This past week, I did two really fun tea refresh/roast classes. Here are some results:
During the first class, we worked on a Buddha's Hand Oolong I received in Spring 2012. The bag of tea was rolled up, but it had not vacuum sealed after I opened it last year. The tea was a bit stale and it lost some of its strength. I initially thought to turn it into a medium roasted tea, but didn't like the results from my experimentation. The "Buddha's Hand" fruit taste disappeared quite a lot through the roasting. I roasted a second batch and intended to preserve the Buddha's Hand tea flavor. I touched this tea up in my mini tea roaster for just about an hour: 40C for 30 minutes and then 50C for 30 minutes. The touched up tea is noticeably more fruity and has more tea body, too!
Next, we tasted a DaWuYeh Phoenix Oolong. The original tea tasted fine, but I wanted it to have a deeper body. I touched this Phoenix Oolong up in the mini tea roaster for more than an hour: 40C for one hour and 50C for another 20 minutes. The tea tasted deeper, with a longer lasting aftertaste, too.
▬▬▬
**WORK TASK 1:**
Answer these questions about the tea roasting text:
(a) When was the Buddha's Hand Oolong received?
(b) What temperatures and times were used to touch up the DaWuYeh Phoenix Oolong?
(c) What happened to the "Buddha's Hand" fruit taste during the first roasting attempt?

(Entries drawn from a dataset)
▬▬▬
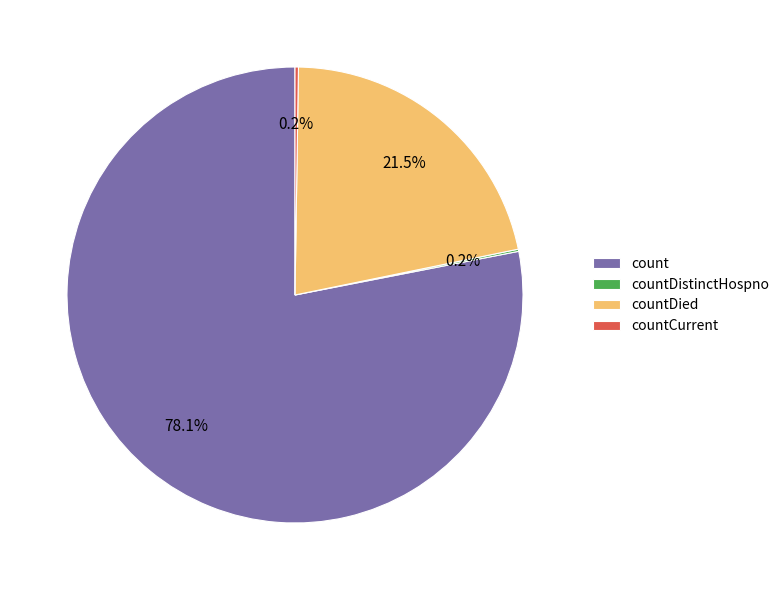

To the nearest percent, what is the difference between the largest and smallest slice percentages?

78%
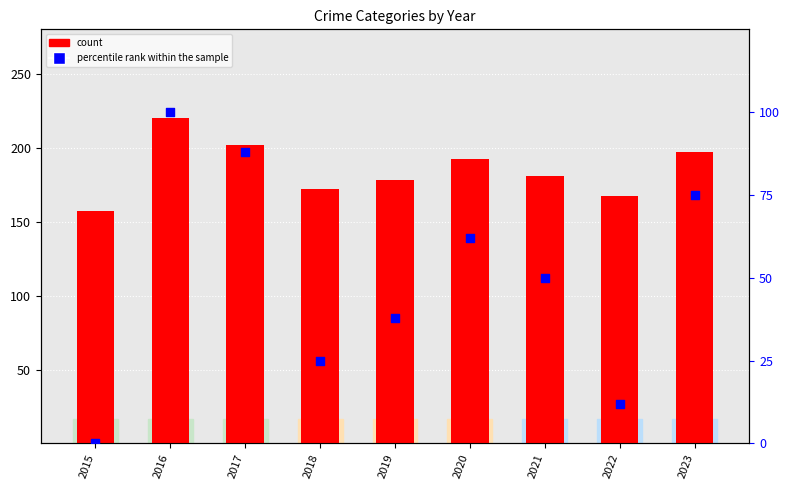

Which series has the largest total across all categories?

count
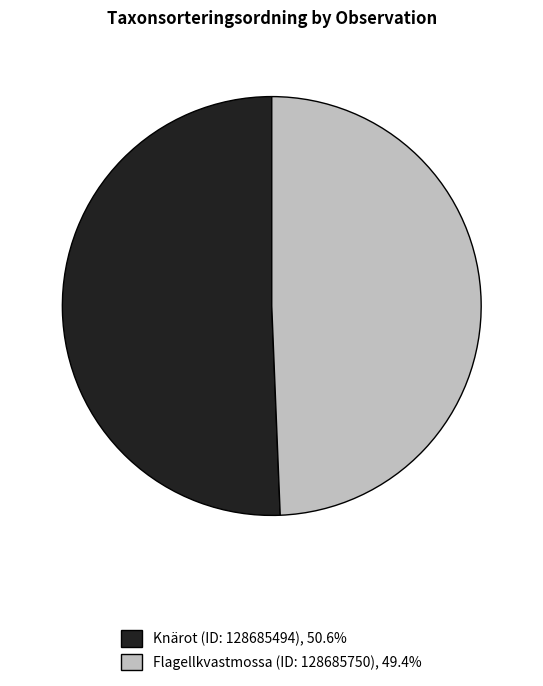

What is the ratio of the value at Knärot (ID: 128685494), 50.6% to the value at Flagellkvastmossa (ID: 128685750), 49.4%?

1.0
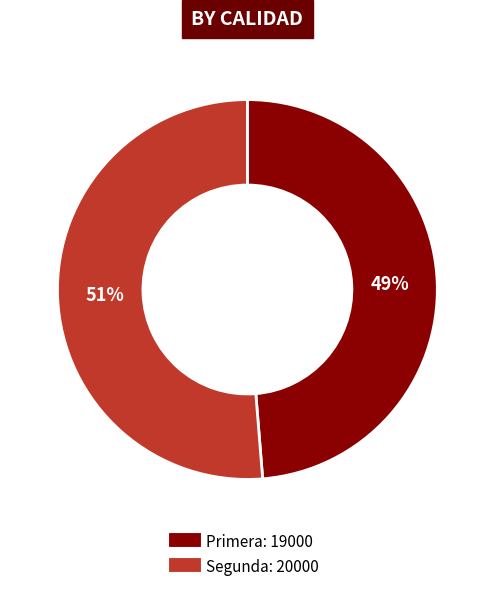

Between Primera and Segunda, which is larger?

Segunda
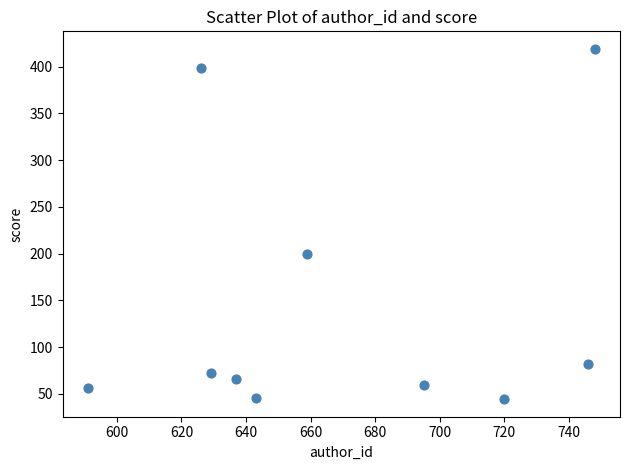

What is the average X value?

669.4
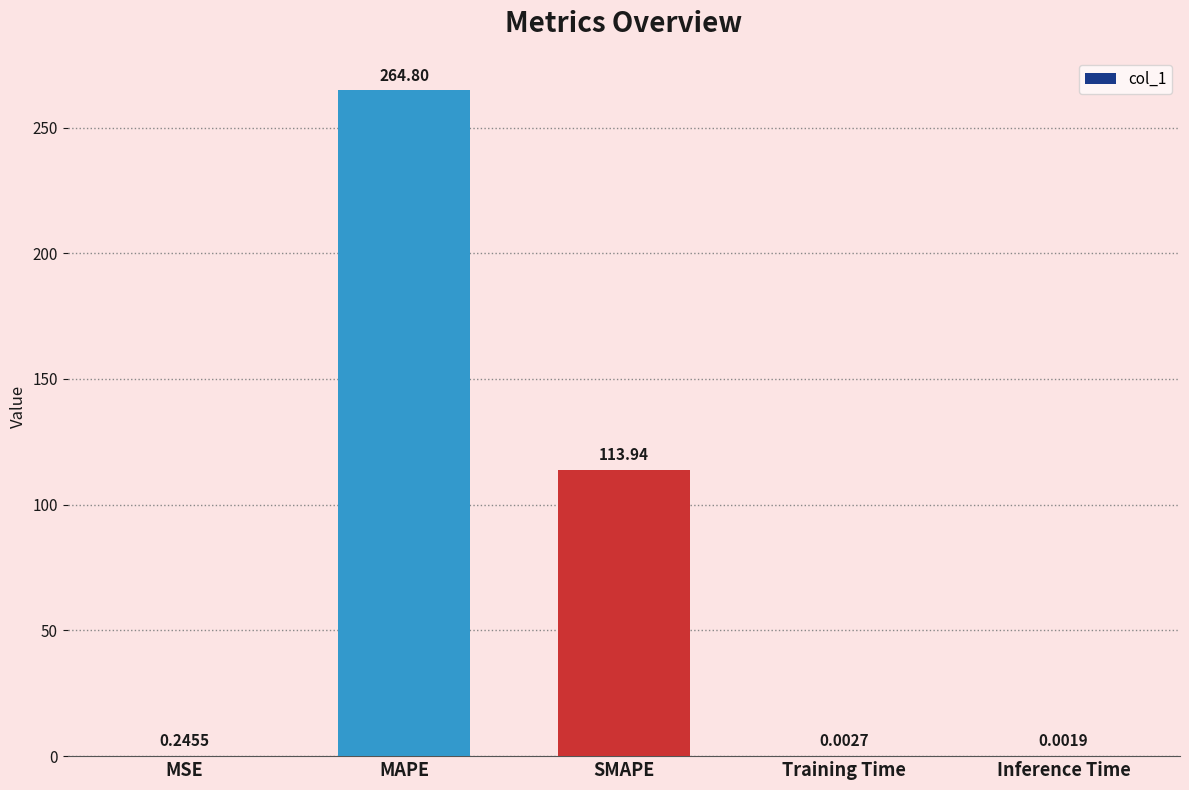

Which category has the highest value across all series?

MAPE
▬▬▬
**WORK TASK 2:** Turn the part of the entries that opens with the line containing "Which category has" and runs through the end of the entries into a Markdown table with the columns No. and Line. Leave out blank lines.

**ANSWER BOX 1:**
(a) Spring 2012.
(b) 40C for one hour, then 50C for another 20 minutes.
(c) It disappeared quite a lot.

**ANSWER BOX 2:**
| No. | Line |
|---|---|
| 1 | Which category has the highest value across all series? |
| 2 | MAPE |